The tasks:
**A.** Using the IaP CLI commands plan below, answer yes or no to each statement and quote the words of the text that decide it. (i) The Init command's workspace option defaults to "default". (ii) The Sync commands move state to and from Amazon S3. (iii) The Reconcile command's strategy option defaults to "revert".
**B.** Name every variant of the IapCommand enum in the IaP CLI commands plan below.
**C.** Pick up the IaP CLI commands plan below after its final line and keep writing.

Phase 4: IaP CLI Commands (Week 6-7)

4.1 New Subcommands

Modifications to crates/noetlctl/src/main.rs

#[derive(Subcommand)]
enum Commands {
    // ... existing commands ...

    /// Infrastructure as Playbook commands
    /// Examples:
    ///     noetl iap init --provider gcp --project mestumre-dev
    ///     noetl iap plan
    ///     noetl iap apply
    ///     noetl iap state list
    ///     noetl iap sync push
    #[command(verbatim_doc_comment)]
    Iap {
        #[command(subcommand)]
        command: IapCommand,
    },
}

#[derive(Subcommand)]
enum IapCommand {
    /// Initialize new IaP project
    Init {
        /// Cloud provider (gcp, aws, azure)
        #[arg(long)]
        provider: String,
        
        /// Project/Account ID
        #[arg(long)]
        project: String,
        
        /// Workspace name
        #[arg(long, default_value = "default")]
        workspace: String,
        
        /// State bucket name (auto-generated if not specified)
        #[arg(long)]
        state_bucket: Option<String>,
    },
    
    /// Plan infrastructure changes
    Plan {
        /// Playbook file or directory
        #[arg(default_value = ".")]
        path: PathBuf,
        
        /// Output format: text, json
        #[arg(long, default_value = "text")]
        format: String,
    },
    
    /// Apply planned changes
    Apply {
        /// Playbook file or directory
        #[arg(default_value = ".")]
        path: PathBuf,
        
        /// Auto-approve changes
        #[arg(long)]
        auto_approve: bool,
    },
    
    /// State management
    State {
        #[command(subcommand)]
        command: StateCommand,
    },
    
    /// Sync state with remote storage
    Sync {
        #[command(subcommand)]
        command: SyncCommand,
    },
    
    /// Drift detection and resolution
    Drift {
        #[command(subcommand)]
        command: DriftCommand,
    },
}

#[derive(Subcommand)]
enum StateCommand {
    /// List all managed resources
    List {
        #[arg(long)]
        type_filter: Option<String>,
    },
    
    /// Show resource details
    Show {
        resource_id: String,
    },
    
    /// Remove resource from state
    Remove {
        resource_id: String,
        #[arg(long)]
        force: bool,
    },
    
    /// Import existing resource
    Import {
        resource_type: String,
        resource_id: String,
    },
}

#[derive(Subcommand)]
enum SyncCommand {
    /// Push local state to GCS
    Push {
        #[arg(long)]
        force: bool,
    },
    
    /// Pull remote state from GCS
    Pull {
        #[arg(long)]
        force: bool,
    },
    
    /// Show sync status
    Status,
}

#[derive(Subcommand)]
enum DriftCommand {
    /// Detect drift between desired and current state
    Detect,
    
    /// Reconcile detected drift
    Reconcile {
        /// Resolution strategy: accept, revert
        #[arg(long, default_value = "accept")]
        strategy: String,
    },
    
    /// Show pending drift
    List,
}

Phase 5: GCP Provider Implementation (Week 7-8)

Dataset excerpt:
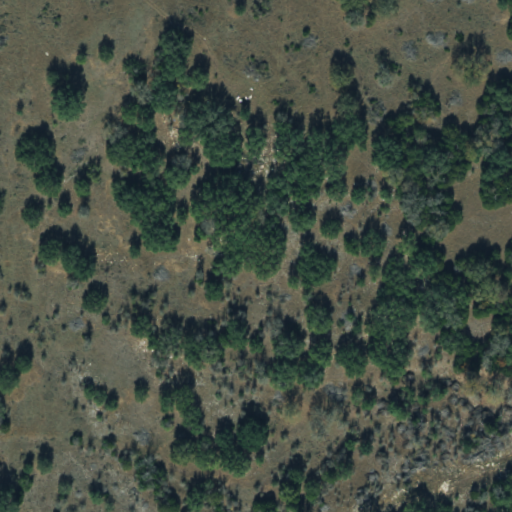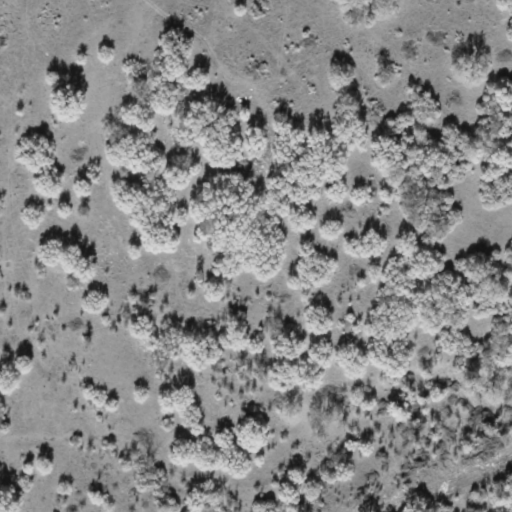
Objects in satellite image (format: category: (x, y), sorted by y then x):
quarry: (471, 497)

Answers to the exercise:
**A.**
(i) Yes: `#[arg(long, default_value = "default")]`
(ii) No: "Push local state to GCS" and "Pull remote state from GCS"
(iii) No: `#[arg(long, default_value = "accept")]`

**B.** Init, Plan, Apply, State, Sync, Drift

**C.**
5.1 GKE Autopilot Resource Handler

File: automation/iap/gcp/resources/gke_autopilot.yaml

apiVersion: noetl.io/v2
kind: Playbook
metadata:
  name: gke_autopilot_resource
  path: iap/gcp/resources/gke-autopilot
  labels:
    iap.noetl.io/provider: gcp
    iap.noetl.io/resource-type: container.googleapis.com/Cluster
    iap.noetl.io/mode: terraform

workload:
  # Required parameters
  project_id: ""
  region: us-central1
  cluster_name: ""
  
  # Optional parameters with defaults
  network: default
  subnetwork: default
  master_ipv4_cidr: 172.16.0.0/28
  
  # Release channel: RAPID, REGULAR, STABLE
  release_channel: REGULAR
  
  # Private cluster settings
  enable_private_nodes: true
  enable_private_endpoint: false
  
  # State management
  state_database: /tmp/noetl-state.duckdb
  
workbook:
  - name: validate_inputs
    tool:
      kind: python
      code: |
        errors = []
        if not workload.get('project_id'):
            errors.append("project_id is required")
        if not workload.get('cluster_name'):
            errors.append("cluster_name is required")
        if errors:
            raise ValueError(f"Validation failed: {', '.join(errors)}")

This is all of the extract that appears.